Document extract
Marinade. He said the site's best-selling brand was Fire
Magic, which makes high-end grills at prices ranging from
$1,500 to $9,000. But, he added, he owns a Lynx. [p]"Those high-end grills cost more than my first car," I
whined, which prompted Mr. Wagner to explain patiently the
three ways to add flavor to the food when grilling: thick
grates that give meat "nice dark marks that show you're
taking the sugar in the food and caramelizing it";
flavorizer elements below, where grease smolders and sends
smoke toward the meat; and wood chips to increase smoked
flavor. [p]"The expensive ones do a better job," he said. I didn't
tell him I'd heard the same lecture at home. [p]I know when I'm beaten. The next night, I told Mr. Marinade
that I would give in. "Get the Egg," I said dramatically. [p]But it turned out that he'd done more research on his own.
Now he had his eye on some kind of complicated,
barrel-shaped, cast iron smoker thing with a big
smokestack. While he continued to review the literature, he
suggested that we repair our old grill. [p]I bought replacement flavorizer bars ($60) at a local store
instead of online because he couldn't bear to wait for them
to arrive in the mail. But for the more esoteric
replacement parts - some special bolts that hold down a
sheet-metal ignition panel and a warmer tray - I had to go
online. [p]At Weber's Internet site, www.weber.com, I typed in our
grill's serial number (I found it under a layer of grease
on the side panel), then examined a diagram of all parts.
Then I phoned for prices and placed the order. The grand
total: $12 or so. [p]The grill has been rehabbed to both our specifications. The
other night, I watched as top-secret steak preparations got
under way. He mixed three tablespoons of tamari sauce with
one tablespoon of good-quality dark sesame oil and rubbed
it into the meat. "Do you mind if I tell people your
marinade recipe?" I asked. [p]"Not at all," he said. "It's a decoy."

Problem 1
According to the grilling passage, how much did the replacement flavorizer bars bought at a local store cost?
Problem 2
Reproduce the part of the grilling passage that opens with the words containing "Now he had his" and closes with "of all parts.".
Problem 3
Carry on the grilling passage from the point at which it stops.
The items that come next are separate material and are not part of the grilling passage.

Data records
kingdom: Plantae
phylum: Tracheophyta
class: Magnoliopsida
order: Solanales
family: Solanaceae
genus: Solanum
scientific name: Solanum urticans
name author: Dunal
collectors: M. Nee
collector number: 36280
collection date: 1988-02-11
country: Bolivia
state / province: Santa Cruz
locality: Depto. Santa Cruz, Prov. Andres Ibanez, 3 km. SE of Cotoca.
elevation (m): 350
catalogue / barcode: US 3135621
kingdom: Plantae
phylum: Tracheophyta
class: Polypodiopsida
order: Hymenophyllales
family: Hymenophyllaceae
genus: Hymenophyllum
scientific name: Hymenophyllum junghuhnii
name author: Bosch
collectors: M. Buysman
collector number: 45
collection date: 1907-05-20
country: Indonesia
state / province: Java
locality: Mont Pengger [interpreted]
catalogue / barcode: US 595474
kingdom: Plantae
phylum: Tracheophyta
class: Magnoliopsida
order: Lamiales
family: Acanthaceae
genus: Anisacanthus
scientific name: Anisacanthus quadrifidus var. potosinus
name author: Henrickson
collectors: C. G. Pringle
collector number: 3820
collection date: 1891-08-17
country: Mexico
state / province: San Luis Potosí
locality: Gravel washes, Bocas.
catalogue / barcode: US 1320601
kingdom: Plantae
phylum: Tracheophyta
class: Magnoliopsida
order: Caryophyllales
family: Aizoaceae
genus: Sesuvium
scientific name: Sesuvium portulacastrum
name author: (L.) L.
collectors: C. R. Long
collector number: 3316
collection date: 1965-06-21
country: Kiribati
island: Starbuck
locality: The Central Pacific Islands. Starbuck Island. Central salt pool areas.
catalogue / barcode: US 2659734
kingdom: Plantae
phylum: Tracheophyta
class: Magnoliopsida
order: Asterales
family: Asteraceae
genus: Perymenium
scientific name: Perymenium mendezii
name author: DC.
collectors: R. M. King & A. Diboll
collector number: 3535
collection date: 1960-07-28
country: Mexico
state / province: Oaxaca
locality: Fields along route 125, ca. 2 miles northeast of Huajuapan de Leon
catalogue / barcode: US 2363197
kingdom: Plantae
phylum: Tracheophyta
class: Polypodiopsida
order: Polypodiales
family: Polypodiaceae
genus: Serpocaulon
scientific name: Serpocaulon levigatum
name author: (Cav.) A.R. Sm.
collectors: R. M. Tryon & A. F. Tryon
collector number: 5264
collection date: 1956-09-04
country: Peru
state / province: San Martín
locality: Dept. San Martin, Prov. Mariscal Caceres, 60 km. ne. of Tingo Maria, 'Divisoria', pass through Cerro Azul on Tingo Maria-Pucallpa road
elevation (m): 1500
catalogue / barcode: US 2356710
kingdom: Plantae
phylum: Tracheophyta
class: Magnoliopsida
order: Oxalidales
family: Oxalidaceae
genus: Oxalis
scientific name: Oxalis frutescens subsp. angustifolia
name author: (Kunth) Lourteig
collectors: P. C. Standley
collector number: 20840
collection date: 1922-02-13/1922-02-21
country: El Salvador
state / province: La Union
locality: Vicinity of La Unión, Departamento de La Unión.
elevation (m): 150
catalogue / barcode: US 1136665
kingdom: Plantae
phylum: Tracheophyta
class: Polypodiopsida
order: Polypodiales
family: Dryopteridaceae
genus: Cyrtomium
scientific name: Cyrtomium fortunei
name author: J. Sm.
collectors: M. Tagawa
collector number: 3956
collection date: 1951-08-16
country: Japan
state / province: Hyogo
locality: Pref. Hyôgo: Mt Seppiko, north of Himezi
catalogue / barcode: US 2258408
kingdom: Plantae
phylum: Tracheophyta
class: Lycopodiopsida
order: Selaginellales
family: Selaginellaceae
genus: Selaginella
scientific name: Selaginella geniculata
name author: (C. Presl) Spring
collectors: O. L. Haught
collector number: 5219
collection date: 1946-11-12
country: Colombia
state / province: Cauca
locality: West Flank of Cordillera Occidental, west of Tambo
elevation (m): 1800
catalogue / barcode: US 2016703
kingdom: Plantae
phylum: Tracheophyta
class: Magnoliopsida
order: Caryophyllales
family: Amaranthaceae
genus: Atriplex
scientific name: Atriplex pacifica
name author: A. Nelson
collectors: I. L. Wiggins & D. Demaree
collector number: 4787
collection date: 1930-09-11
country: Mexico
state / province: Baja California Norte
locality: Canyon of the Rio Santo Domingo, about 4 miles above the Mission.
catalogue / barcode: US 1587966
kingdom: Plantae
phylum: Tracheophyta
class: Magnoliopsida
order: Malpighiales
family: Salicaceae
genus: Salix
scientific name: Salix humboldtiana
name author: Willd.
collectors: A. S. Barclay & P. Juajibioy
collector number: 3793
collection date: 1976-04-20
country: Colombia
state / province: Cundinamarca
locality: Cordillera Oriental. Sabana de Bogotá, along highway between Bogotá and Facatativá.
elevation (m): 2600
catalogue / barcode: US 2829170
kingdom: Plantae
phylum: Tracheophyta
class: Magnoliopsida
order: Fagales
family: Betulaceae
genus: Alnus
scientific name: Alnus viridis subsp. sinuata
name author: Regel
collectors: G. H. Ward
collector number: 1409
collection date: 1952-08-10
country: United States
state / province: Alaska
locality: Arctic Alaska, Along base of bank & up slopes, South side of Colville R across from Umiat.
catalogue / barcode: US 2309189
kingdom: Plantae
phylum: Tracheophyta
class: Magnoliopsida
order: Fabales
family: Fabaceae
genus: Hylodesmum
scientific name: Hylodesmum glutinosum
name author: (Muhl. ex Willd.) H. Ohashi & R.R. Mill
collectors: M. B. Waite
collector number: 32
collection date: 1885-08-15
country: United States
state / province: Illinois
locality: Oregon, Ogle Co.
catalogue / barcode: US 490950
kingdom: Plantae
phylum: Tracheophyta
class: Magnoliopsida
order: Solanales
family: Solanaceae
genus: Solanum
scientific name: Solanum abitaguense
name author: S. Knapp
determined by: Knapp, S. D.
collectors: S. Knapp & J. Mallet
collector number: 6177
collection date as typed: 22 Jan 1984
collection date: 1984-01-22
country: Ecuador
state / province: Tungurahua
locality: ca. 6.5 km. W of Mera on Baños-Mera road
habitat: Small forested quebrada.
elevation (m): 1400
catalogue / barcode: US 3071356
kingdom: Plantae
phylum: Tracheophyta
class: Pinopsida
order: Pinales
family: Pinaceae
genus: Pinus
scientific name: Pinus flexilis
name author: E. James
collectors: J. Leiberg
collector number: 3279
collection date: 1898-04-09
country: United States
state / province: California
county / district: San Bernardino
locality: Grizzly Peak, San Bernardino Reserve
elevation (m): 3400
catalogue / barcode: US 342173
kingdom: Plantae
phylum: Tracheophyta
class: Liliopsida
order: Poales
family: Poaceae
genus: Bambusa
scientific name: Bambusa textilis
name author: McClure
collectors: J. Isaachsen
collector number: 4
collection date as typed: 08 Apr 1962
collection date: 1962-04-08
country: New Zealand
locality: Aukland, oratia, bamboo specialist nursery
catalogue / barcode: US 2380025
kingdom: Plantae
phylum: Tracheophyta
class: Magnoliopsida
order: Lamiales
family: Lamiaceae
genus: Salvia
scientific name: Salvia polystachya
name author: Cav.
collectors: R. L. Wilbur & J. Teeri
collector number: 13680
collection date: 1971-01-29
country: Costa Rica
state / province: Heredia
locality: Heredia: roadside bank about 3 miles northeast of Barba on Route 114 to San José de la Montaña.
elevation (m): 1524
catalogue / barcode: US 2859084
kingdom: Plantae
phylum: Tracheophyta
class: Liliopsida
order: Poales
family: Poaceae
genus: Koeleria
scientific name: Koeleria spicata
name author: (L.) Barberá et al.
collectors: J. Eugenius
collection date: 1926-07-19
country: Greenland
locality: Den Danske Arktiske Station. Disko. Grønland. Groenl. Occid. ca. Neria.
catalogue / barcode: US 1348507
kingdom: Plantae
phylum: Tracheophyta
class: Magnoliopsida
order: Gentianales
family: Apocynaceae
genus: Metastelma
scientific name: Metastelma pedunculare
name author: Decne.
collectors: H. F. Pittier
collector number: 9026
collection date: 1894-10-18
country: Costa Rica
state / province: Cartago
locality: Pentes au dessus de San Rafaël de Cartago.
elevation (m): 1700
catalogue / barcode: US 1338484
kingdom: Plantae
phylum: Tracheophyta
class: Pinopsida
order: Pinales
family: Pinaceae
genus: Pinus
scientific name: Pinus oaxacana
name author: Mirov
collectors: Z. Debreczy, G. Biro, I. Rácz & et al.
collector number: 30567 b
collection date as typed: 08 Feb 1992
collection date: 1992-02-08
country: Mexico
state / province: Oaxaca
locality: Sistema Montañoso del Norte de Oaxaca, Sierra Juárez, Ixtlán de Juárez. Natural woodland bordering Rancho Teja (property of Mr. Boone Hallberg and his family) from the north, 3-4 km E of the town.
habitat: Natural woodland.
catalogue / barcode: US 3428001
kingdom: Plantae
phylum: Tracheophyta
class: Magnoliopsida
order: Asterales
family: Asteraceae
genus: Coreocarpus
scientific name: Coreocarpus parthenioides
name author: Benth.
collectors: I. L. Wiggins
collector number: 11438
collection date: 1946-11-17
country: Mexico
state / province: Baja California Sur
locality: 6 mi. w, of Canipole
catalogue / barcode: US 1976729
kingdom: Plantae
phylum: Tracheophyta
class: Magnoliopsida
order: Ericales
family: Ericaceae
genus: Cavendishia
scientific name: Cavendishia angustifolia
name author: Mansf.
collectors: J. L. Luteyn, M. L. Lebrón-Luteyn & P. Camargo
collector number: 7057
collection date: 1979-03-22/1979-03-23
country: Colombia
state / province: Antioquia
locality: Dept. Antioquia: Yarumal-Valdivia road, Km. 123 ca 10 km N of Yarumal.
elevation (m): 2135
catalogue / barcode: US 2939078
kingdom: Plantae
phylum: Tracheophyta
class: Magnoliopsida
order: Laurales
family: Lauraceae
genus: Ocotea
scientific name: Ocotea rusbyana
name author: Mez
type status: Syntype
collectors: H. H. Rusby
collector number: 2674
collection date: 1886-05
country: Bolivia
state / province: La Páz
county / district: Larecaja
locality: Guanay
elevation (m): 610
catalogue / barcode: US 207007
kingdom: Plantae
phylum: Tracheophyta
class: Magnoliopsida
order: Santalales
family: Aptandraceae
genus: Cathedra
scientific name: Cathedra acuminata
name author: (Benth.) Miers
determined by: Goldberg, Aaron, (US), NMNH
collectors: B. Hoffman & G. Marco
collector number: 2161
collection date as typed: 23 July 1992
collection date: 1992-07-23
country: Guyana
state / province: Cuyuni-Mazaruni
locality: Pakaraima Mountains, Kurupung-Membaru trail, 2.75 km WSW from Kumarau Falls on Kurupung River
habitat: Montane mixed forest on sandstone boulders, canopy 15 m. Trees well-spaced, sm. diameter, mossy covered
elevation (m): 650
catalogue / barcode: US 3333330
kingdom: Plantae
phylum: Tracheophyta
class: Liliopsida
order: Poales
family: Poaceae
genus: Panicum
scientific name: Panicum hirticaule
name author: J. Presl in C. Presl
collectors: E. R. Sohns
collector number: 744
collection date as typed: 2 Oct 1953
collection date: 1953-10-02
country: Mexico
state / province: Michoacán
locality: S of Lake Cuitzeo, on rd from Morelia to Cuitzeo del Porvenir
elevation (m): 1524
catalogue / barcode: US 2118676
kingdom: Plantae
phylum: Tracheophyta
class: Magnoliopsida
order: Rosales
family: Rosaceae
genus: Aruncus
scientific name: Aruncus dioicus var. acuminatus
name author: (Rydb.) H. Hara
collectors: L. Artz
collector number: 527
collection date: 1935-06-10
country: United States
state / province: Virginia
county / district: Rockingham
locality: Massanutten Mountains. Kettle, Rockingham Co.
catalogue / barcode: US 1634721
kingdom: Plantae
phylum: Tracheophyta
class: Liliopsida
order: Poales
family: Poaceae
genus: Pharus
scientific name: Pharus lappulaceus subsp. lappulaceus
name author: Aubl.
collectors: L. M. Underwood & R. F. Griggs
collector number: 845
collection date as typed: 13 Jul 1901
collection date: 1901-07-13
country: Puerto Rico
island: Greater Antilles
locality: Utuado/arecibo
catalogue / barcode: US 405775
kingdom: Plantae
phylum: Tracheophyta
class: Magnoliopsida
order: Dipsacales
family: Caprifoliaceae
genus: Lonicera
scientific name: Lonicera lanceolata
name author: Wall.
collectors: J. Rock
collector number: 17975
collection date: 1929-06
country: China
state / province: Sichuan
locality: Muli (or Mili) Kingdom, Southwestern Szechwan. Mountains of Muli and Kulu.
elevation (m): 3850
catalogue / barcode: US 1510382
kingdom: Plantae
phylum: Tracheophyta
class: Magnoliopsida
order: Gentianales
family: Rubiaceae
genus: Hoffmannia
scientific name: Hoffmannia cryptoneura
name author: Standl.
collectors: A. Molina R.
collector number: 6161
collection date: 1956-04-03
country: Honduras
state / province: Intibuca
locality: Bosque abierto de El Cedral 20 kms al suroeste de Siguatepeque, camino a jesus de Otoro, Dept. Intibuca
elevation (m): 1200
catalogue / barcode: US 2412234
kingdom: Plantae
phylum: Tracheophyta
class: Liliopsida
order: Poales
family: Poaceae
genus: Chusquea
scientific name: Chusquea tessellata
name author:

Reply 1
The replacement flavorizer bars cost $60.

Reply 2
Now he had his eye on some kind of complicated,
barrel-shaped, cast iron smoker thing with a big
smokestack. While he continued to review the literature, he
suggested that we repair our old grill. [p]I bought replacement flavorizer bars ($60) at a local store
instead of online because he couldn't bear to wait for them
to arrive in the mail. But for the more esoteric
replacement parts - some special bolts that hold down a
sheet-metal ignition panel and a warmer tray - I had to go
online. [p]At Weber's Internet site, www.weber.com, I typed in our
grill's serial number (I found it under a layer of grease
on the side panel), then examined a diagram of all parts.

Reply 3
Comments

  • Spring Chicken
    Spring Chicken Posts: 10,255
    char buddy,
    Good story with a sad ending. At this rate he will never enjoy the flavor of a Big Green Egg meal, especially if he keeps comparing an EGG to all the other cookers. He needs to compare the end product - the cooked meat itself. Then the choice will be easy.[p]Spring Chicken
    Spring Texas USA

  • Marvin
    Marvin Posts: 515
    Spring Chicken,
    Well said!

  • char buddy,
    At first I was convinced he was very bright, now i'm thinking he is feeling a bit cheap. To go from an egg to an offset says he only had interest in slow cooking and preferred to have a cooker that requires constant attention and lots of fuel. He will save a lot of money though, since he will rarely use it, because of the effort and time required, he won't go thru too much charcoal. The eggs use a fraction of the charcoal my steel grills and smokers of the past used, but you use the egg so much, and for me, with lots of overnights and all day cooks, the eggs actually cost you more to use. [p]I think i'll pay that price.